Consigne >>
Dans l'extrait choisi ci-dessous, reformulez sous forme de liste le paragraphe qui commence par « Nous, qui enseignons », en conservant ses faits principaux.

Extrait choisi >>
● ● ● ● ● ● ●

Nous, qui enseignons dans des lycées accueillant une majorité d’élèves de milieux populaires - le plus souvent issus des collèges REP et REP+, concentrant les difficultés sociales et scolaires -, savons l’importance de disposer de moyens supplémentaires pour réduire les effectifs par classe et augmenter le temps d’apprentissage. Nous savons également la nécessité de développer divers projets de soutiens à nos élèves et d’ouverture culturelle. Nous savons enfin que l’efficacité de nos lycées repose sur le travail collectif d’équipes pédagogiques stables et expérimentées. Nous le savons, car nous y exerçons chaque jour.

● ● ● ● ● ● ●

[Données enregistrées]
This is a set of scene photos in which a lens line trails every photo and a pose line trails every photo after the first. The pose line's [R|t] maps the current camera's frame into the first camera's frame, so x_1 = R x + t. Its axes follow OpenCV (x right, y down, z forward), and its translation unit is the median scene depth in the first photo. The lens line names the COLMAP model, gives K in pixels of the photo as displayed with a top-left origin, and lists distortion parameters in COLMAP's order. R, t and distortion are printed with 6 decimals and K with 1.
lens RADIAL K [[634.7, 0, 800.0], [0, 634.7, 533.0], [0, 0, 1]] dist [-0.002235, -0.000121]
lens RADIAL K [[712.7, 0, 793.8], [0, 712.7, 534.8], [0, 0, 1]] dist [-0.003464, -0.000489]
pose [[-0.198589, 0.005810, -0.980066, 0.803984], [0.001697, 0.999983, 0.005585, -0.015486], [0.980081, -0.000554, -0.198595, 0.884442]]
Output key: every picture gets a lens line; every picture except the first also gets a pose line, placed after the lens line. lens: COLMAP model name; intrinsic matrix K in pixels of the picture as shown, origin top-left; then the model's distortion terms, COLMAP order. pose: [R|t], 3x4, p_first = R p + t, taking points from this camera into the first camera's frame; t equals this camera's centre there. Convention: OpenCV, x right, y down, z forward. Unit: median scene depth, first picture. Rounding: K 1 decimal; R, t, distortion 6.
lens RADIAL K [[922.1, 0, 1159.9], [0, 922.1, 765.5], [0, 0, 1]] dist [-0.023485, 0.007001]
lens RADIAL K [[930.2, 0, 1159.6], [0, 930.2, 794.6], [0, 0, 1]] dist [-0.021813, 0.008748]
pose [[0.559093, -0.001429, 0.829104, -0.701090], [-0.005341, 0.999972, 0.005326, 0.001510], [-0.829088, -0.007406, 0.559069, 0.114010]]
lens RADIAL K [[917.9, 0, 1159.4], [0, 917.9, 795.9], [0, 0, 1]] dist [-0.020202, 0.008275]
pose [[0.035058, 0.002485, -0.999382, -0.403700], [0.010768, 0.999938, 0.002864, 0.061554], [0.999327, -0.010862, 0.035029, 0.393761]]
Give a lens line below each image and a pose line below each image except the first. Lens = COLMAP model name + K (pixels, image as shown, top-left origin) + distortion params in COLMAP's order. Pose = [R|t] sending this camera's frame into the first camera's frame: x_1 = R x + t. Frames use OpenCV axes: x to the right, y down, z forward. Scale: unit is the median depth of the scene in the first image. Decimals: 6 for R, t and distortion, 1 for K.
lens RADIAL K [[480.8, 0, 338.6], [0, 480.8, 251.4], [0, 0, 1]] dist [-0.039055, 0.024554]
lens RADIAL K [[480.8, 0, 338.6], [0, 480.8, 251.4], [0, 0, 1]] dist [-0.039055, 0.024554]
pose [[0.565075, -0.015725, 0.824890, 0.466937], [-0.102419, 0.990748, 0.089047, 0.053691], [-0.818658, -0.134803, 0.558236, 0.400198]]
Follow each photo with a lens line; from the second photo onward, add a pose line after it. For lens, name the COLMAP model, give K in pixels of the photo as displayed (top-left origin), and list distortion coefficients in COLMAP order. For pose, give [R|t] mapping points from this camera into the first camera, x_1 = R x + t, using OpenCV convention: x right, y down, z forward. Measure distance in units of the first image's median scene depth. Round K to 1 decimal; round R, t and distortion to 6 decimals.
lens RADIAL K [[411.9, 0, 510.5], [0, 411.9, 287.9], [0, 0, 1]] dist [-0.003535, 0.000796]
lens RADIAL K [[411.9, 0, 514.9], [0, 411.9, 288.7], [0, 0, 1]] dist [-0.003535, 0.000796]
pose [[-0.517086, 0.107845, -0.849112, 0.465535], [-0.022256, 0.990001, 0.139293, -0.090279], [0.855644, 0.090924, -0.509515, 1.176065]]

● ● ● ● ● ● ●

Corrigé >>
- Nous enseignons dans des lycées qui accueillent surtout des élèves de milieux populaires, souvent issus de collèges REP et REP+ où se concentrent les difficultés sociales et scolaires.
- Des moyens supplémentaires sont importants pour réduire les effectifs par classe et augmenter le temps d'apprentissage.
- Il faut développer divers projets de soutien aux élèves et d'ouverture culturelle.
- L'efficacité de ces lycées repose sur le travail collectif d'équipes pédagogiques stables et expérimentées.
- Nous le savons parce que nous y exerçons chaque jour.